Obama in China: Hart, aber fair

Peking - US-Präsident Obama hat in Peking seine Gespräche mit Chinas Staatschef Hu Jintao fortgesetzt. Im Mittelpunkt standen etwa die zunehmenden Handelsspannungen

Obama wollte auch die unterbewertete chinesische Währung ansprechen, die aus US-Sicht die chinesischen Exporte künstlich verbilligt. Die chinesische Regierung warnte die USA vor Protektionismus. Beide Länder müssten ihre Handelsspannungen lösen, sagte Hu.

Er lobte die Fortschritte in den Beziehungen seit Obamas Amtsantritt. Obama mahnte in Gegenwart von Hu Jintao die Einhaltung der Menschenrechte an. Hu Jintao nannte die Gespräche am Dienstag "freimütig, konstruktiv und sehr fruchtbar".

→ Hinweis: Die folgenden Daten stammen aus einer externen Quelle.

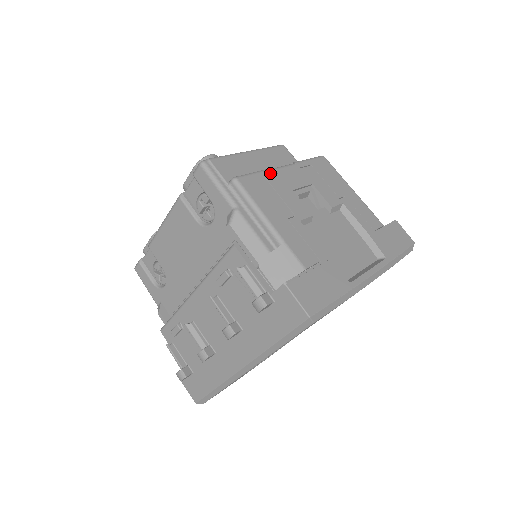
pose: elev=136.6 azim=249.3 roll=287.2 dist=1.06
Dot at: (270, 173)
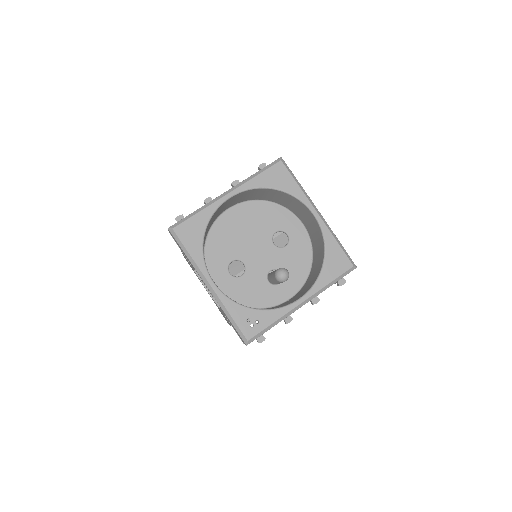
Dot at: occluded
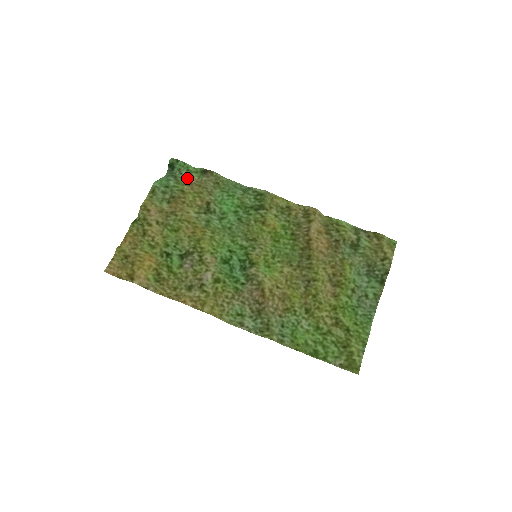
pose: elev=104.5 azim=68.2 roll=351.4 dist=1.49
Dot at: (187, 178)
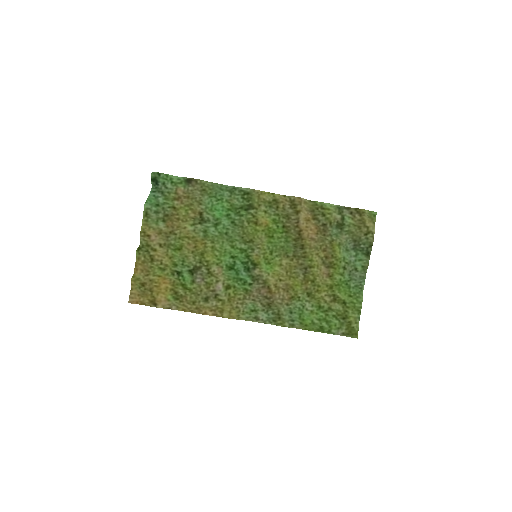
Dot at: (174, 191)
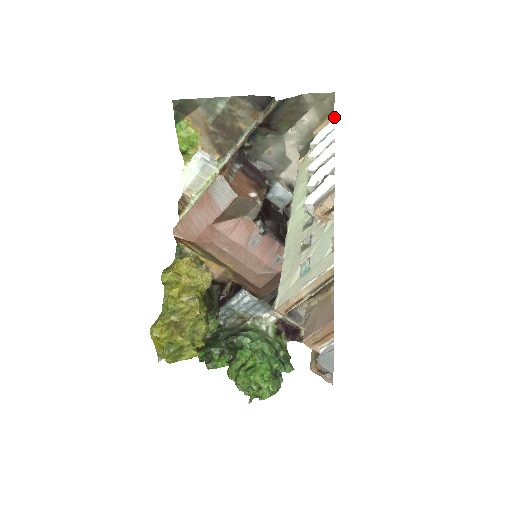
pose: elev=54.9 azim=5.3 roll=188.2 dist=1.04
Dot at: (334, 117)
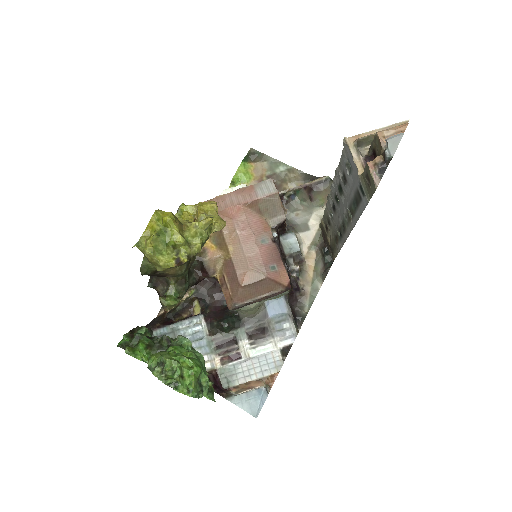
Dot at: occluded
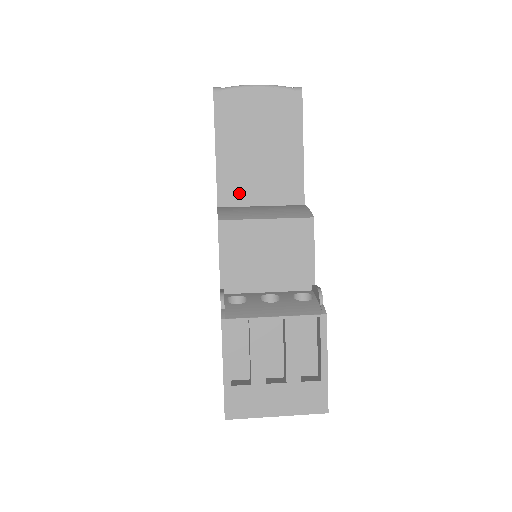
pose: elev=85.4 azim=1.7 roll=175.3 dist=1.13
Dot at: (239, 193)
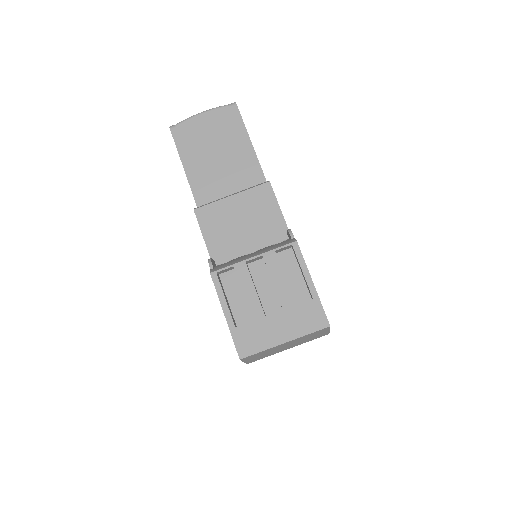
Dot at: (212, 194)
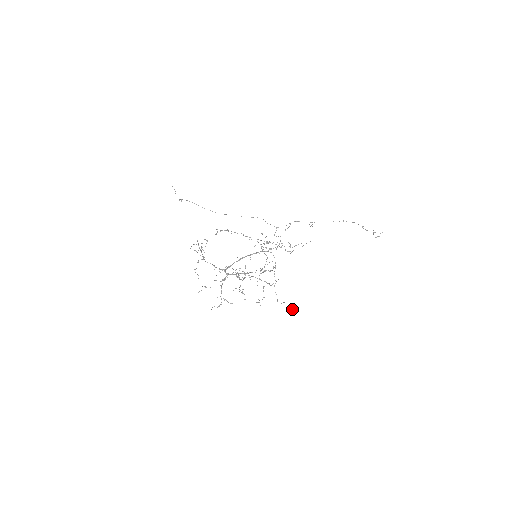
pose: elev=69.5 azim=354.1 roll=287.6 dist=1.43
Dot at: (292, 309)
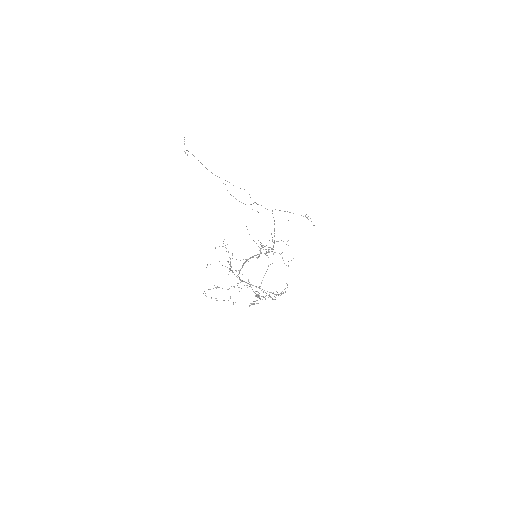
Dot at: occluded
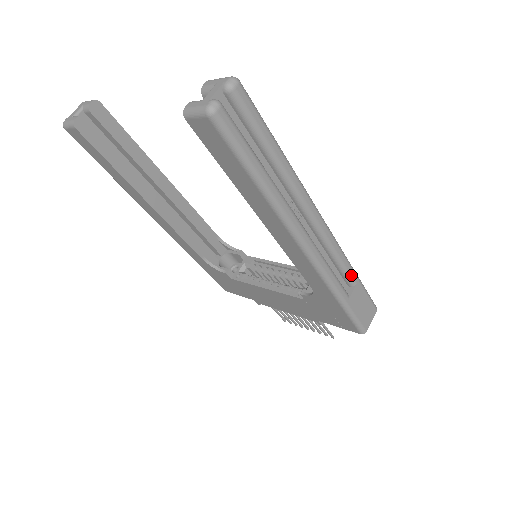
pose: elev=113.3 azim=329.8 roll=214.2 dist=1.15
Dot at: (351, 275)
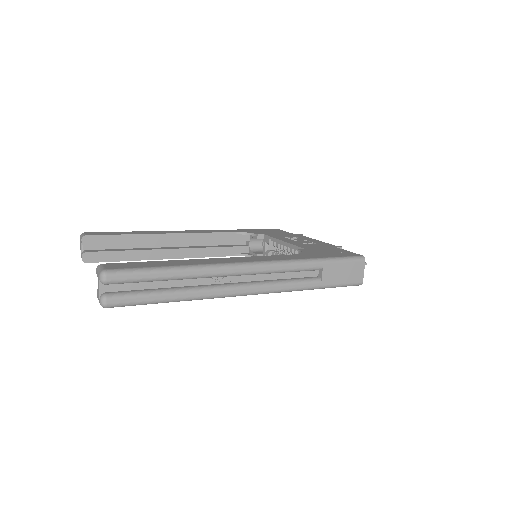
Dot at: (311, 267)
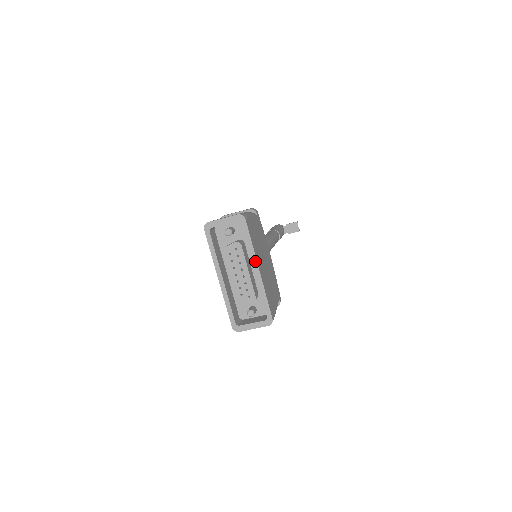
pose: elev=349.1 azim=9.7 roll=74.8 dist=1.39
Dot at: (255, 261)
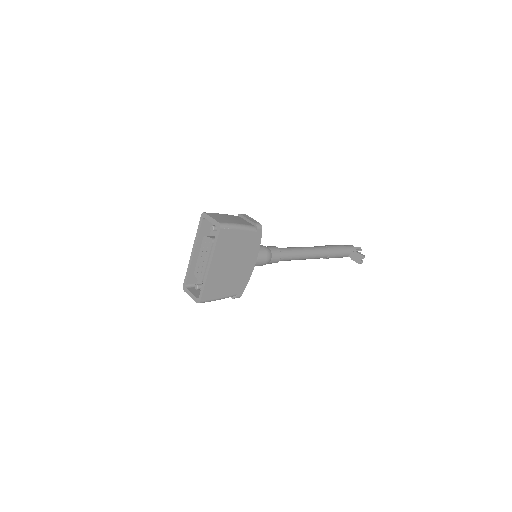
Dot at: (211, 259)
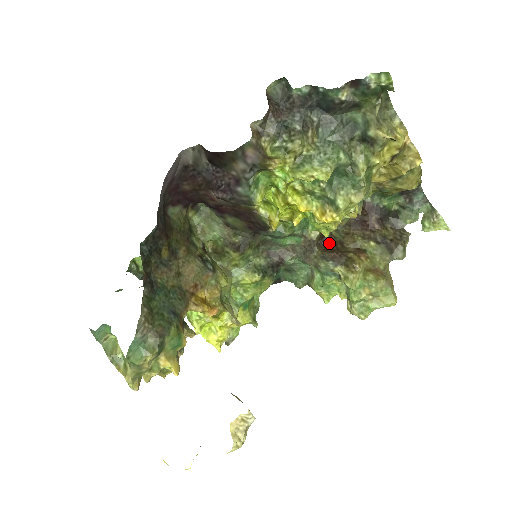
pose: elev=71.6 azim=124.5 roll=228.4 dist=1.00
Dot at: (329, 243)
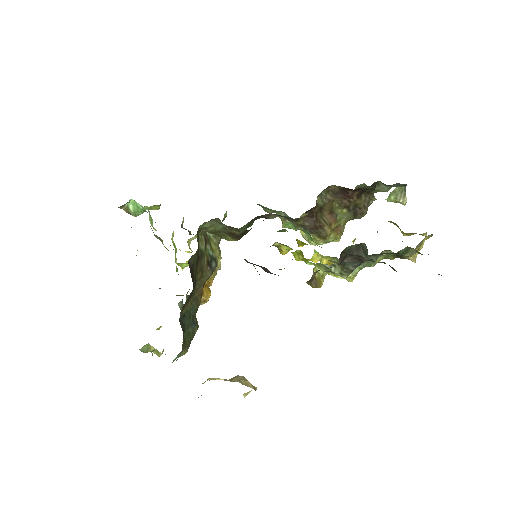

China ist mit seinen gigantischen Devisenreserven von insgesamt mehr als zwei Billionen US-Dollar der größte Kreditgeber der USA und hat rund zwei Drittel davon in US-Dollar angelegt. Die chinesische Bankenaufsicht kritisierte die USA überraschend deutlich wegen des niedrigen Dollars und ihrer Niedrigzinspolitik, die zu "massiven Spekulationen" an Aktien- und Immobilienmärkten in der Welt geführt habe. Es gebe damit "unvermeidbare Risiken" für eine Erholung der Weltwirtschaft.